With three plays down and only one to go, I was fairly confident I had already seen the bizarre one-act on the program. Then came Dasvedanya Mama, by Ethyl Eichelberger. Where to begin? Crackling with high spirits, confrontational edge, and musical numbers, Dasvedanya Mama was strange and excellent. The actors break out of character at times, and the results, possibly improvised, are riveting. The story, a melange of The Cherry Orchard and The Three Sisters, is extremely Kafkaesque. Brian Linden, towering in pink taffeta, sparkles as Olga, and serves as mistress of ceremonies. Beth Donohue plays all three sisters, and you'll want to see how. Special congratulations to whomever keeps track of all the props. If it were much longer than one act, Dasvedanya Mama wouldn't work, but as is, it delivers a wonderful campy jolt.
Weekly , August
The centerpiece of this program of shorts by the Shotgun Players (spread out over two nights) is Ethyl Eichelberger's Dasvedanya Mama, directed by Mark Swetz. Dasvedanya Mama is the late Eichelberger's spoof of Three Sisters and The Seagull, though "spoof" doesn't capture the inventive, irreverent absurdity of the piece. The show includes the cast's improvised, hilarious dialogues on the nature of acting and actors; interrupting a Chekhov parody to tweak Stanislavsky makes a grand, crazy sense. Done up in drag as the matriarch Olga, Brian Linden (an actor I haven't liked previously -- as he points out) takes all the crappy reviews he's ever received (many, apparently), and tells the critics to fuck off by giving a great, fearless comic performance. Linden is freer and more comfortable than I've ever seen him. Surrounded by ridiculousness, he seems finally to be at home. Whether doing a disco diva number about keeping "the door to your heart open," pining a little too lasciviously over Olga's absent son Vaslav (Andy Alabran), or stripping down to a god-awful leotard to give a farcical rendering of Olga's acting career that closely parallels his own, Linden is astonishing, and the rest of the cast is right there with him. Beth Donohue never misses a moment as all three sisters, Masha, Irina, and Maude. (She wears a mannequin head on each shoulder.) At one point, Masha calls to the idiot ward Nina (the very tall Andrea Weber, attached to three separate IV bags), and Donohue gets down on the floor in some weird position. When Linden asks what the hell she's doing, she replies, "I'm working with levels." Alabran bellows out a Dieter-meets-Omar-Sharif accent and Mary Eaton Fairfield as the faithful servant Fierz expectorates, shuffles, and collapses perfectly.

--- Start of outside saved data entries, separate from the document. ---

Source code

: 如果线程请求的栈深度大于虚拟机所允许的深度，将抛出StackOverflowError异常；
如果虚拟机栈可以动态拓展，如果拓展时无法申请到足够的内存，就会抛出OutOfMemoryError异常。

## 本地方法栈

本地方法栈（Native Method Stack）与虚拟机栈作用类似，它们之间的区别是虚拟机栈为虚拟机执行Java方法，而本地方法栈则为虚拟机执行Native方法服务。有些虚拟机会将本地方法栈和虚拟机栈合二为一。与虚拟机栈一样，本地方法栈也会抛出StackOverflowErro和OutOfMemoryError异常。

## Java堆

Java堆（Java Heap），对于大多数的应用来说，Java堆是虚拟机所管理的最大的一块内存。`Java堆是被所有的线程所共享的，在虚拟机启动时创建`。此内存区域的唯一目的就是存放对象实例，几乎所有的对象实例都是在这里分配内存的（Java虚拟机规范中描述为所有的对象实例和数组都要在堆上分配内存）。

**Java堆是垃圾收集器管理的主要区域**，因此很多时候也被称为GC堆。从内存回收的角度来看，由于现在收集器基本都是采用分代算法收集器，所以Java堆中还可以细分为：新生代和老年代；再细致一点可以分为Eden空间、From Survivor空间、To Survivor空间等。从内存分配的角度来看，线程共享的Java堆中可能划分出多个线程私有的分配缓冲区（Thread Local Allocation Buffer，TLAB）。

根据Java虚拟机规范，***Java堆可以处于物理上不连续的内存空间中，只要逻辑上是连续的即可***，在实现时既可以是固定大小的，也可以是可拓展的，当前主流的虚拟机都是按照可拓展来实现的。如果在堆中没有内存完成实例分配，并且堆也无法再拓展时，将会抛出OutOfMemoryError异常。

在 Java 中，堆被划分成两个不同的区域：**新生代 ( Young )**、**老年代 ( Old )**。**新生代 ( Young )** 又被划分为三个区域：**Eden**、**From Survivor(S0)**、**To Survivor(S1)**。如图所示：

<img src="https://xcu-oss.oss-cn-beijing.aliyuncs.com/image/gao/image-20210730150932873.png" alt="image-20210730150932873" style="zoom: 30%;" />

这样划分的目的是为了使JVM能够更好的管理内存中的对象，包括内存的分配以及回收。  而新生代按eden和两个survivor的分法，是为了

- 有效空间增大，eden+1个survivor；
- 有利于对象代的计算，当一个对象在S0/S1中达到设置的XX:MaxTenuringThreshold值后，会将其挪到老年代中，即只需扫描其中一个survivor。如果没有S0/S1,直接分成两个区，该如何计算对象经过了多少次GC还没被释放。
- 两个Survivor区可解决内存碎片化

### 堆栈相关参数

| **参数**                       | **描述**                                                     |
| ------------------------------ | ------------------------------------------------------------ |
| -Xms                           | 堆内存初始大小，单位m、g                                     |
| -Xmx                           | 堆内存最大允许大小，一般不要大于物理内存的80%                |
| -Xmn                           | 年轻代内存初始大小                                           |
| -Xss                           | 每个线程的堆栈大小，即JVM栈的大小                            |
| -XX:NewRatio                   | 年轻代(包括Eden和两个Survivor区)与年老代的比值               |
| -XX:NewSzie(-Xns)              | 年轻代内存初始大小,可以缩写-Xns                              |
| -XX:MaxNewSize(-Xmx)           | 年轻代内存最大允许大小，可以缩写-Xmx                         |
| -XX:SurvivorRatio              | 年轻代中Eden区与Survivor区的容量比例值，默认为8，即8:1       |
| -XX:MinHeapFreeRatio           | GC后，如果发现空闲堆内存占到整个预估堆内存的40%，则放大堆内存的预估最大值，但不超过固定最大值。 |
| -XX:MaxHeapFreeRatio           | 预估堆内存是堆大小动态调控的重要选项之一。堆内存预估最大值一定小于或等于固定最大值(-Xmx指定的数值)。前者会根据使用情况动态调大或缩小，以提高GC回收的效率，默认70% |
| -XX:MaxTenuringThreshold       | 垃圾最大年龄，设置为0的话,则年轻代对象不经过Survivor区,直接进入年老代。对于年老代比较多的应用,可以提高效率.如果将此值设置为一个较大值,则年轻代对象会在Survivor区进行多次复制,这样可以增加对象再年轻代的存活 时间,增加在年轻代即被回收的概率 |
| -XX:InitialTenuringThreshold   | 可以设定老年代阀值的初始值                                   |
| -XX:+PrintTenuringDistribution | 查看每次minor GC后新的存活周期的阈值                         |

Of the other three plays, both Richard Greenberg's The Author's Voice and Jose Rivera's The Winged Man are negligible (though Voice is well-acted by Danny Wolohan and Kevin Karrick). Don Nigro's Something in the Basement offers a creeping horror in its portrayal of a dead marriage, and Rachel Brown as the wife is an eccentric terror, picking at her wedding ring like a scab.